● **What to produce**
Copy out the lines of the records from the one containing "Burung Love Bird: Burung" through the one containing "Есть вопросы", reproducing them precisely and including both ends. Leave the pictures out of your answer.

● **Exercise materials**
+---+
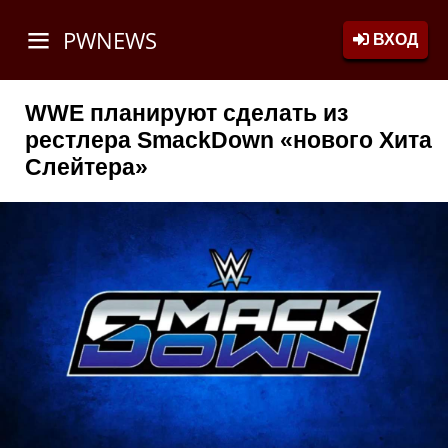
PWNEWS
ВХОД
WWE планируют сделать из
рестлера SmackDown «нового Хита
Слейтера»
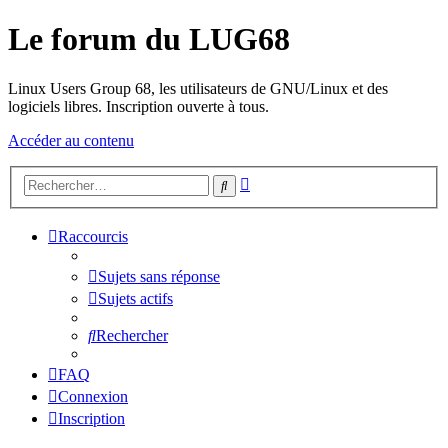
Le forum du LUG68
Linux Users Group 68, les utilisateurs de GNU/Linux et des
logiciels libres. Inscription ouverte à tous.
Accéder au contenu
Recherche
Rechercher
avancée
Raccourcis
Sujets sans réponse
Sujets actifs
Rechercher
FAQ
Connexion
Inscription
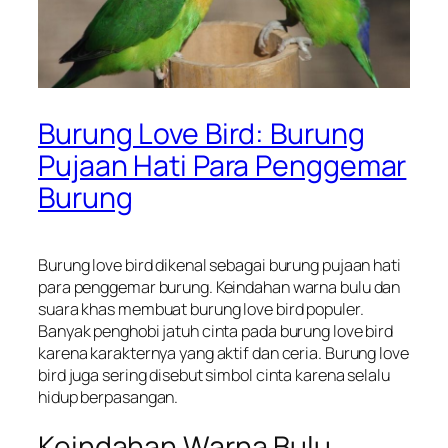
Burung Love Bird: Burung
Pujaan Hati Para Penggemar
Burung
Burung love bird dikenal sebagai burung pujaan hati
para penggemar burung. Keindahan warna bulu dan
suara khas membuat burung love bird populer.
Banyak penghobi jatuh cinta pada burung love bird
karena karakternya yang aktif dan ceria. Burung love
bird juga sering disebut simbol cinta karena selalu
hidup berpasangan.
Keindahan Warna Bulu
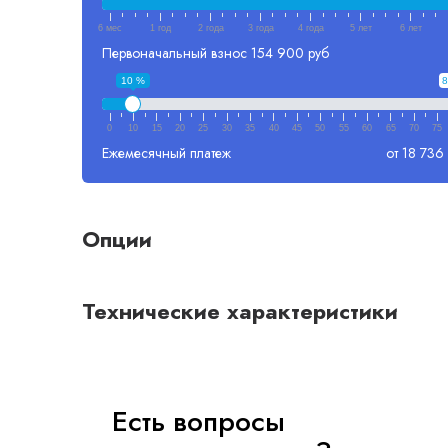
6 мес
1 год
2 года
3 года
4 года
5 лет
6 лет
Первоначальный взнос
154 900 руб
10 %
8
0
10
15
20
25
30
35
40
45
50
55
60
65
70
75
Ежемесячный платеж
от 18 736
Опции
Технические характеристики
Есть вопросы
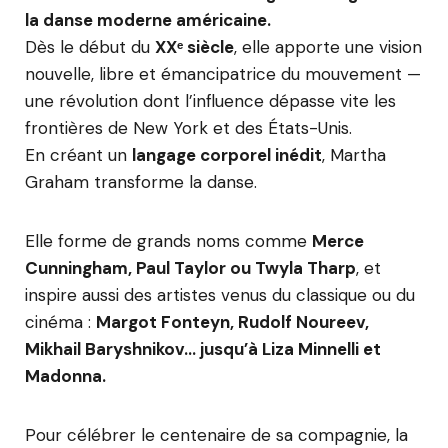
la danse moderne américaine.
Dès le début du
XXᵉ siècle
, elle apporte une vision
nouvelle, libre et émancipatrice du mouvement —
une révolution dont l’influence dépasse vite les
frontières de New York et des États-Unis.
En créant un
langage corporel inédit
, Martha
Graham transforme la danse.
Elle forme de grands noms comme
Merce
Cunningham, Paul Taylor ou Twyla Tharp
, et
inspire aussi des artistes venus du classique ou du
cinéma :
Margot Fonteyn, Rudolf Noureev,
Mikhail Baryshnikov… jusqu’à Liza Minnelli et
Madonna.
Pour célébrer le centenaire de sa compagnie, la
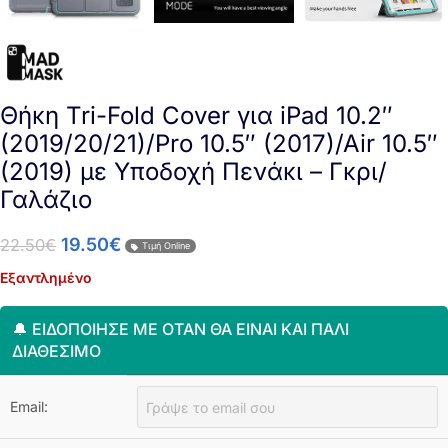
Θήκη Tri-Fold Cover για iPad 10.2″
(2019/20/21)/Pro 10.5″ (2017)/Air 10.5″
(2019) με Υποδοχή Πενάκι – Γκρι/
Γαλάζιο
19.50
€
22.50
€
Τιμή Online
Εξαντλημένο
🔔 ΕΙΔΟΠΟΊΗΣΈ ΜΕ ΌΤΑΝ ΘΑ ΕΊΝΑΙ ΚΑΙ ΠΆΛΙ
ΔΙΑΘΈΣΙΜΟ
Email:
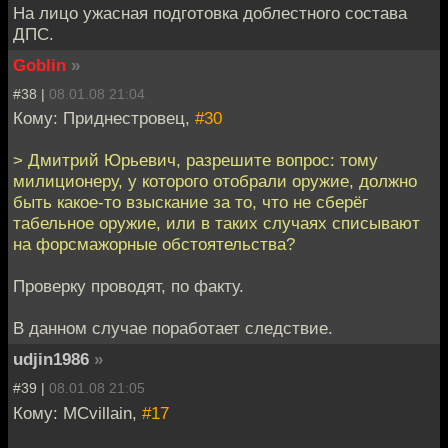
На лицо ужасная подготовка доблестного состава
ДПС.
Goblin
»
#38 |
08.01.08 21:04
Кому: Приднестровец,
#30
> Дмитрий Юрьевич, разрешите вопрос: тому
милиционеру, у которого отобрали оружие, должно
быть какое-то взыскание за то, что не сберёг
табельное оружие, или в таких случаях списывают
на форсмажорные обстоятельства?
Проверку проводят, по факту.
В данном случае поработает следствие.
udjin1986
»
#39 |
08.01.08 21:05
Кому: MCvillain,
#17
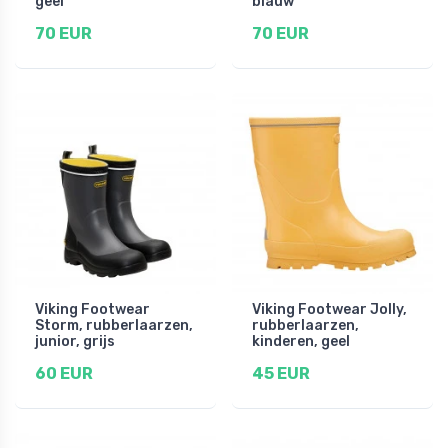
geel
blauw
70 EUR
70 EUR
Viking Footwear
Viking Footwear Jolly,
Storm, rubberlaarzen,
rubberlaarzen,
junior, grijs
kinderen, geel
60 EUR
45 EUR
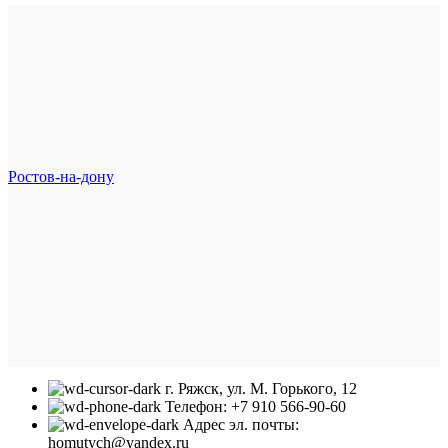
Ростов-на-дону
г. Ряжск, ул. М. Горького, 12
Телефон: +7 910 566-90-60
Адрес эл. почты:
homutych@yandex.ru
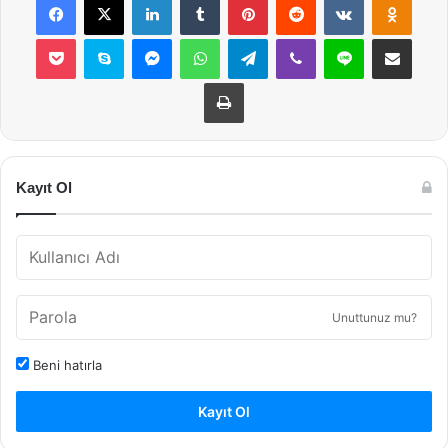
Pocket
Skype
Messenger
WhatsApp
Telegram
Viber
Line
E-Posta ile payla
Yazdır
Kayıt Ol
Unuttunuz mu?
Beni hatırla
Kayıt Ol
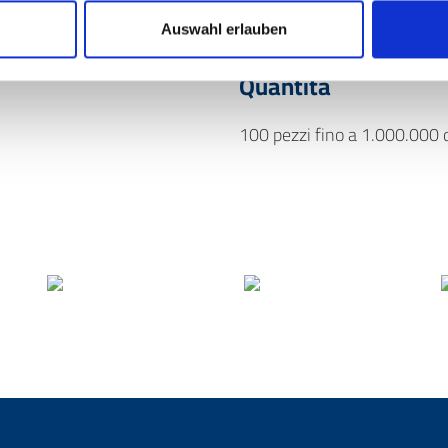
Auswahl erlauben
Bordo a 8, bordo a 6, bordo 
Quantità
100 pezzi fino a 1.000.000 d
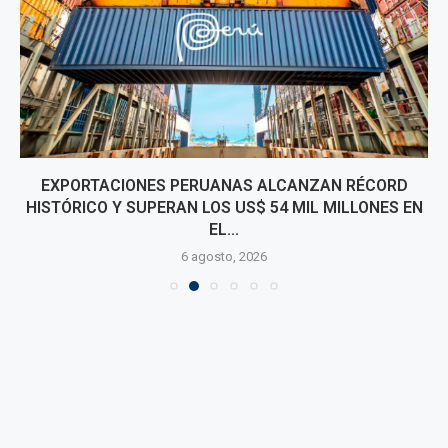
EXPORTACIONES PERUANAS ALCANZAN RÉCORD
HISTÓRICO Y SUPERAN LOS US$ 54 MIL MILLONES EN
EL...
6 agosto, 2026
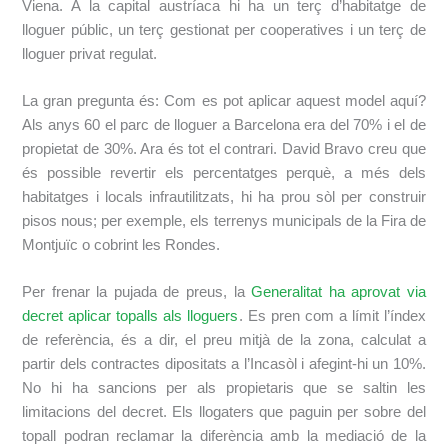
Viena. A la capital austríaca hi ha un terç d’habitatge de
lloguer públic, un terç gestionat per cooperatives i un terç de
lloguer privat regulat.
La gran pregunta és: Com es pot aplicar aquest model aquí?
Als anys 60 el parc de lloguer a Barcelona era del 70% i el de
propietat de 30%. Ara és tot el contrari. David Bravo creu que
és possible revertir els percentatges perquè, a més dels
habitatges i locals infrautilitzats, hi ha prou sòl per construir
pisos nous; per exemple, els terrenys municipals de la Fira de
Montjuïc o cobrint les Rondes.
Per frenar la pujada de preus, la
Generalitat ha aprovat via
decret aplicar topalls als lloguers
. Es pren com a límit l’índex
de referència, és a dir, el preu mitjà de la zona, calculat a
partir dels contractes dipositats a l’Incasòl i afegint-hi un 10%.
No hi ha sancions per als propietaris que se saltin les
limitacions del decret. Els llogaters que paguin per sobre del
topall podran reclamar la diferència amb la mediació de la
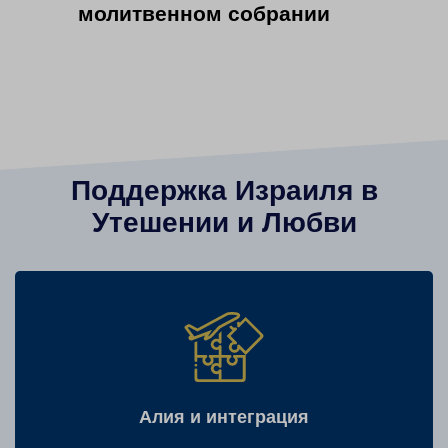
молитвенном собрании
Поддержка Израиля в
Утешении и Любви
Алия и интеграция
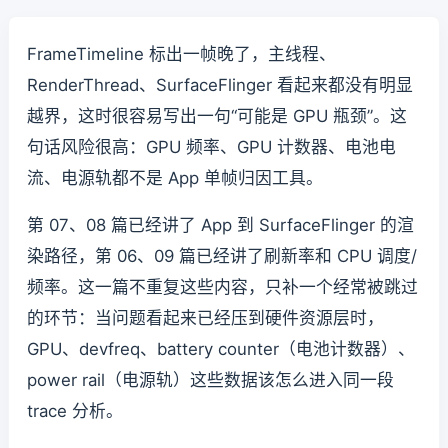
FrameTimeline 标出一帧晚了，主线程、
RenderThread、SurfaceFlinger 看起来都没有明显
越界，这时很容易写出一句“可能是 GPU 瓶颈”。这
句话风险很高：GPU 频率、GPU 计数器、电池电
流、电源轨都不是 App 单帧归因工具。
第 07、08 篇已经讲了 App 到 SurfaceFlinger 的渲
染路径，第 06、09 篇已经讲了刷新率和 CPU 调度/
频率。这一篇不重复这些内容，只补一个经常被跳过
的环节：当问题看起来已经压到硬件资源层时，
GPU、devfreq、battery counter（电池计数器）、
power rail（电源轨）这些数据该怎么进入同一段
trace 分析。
+---+
● **Answer**
Burung Love Bird: Burung
Pujaan Hati Para Penggemar
Burung
Burung love bird dikenal sebagai burung pujaan hati
para penggemar burung. Keindahan warna bulu dan
suara khas membuat burung love bird populer.
Banyak penghobi jatuh cinta pada burung love bird
karena karakternya yang aktif dan ceria. Burung love
bird juga sering disebut simbol cinta karena selalu
hidup berpasangan.
Keindahan Warna Bulu
6 мес
1 год
2 года
3 года
4 года
5 лет
6 лет
Первоначальный взнос
154 900 руб
10 %
8
0
10
15
20
25
30
35
40
45
50
55
60
65
70
75
Ежемесячный платеж
от 18 736
Опции
Технические характеристики
Есть вопросы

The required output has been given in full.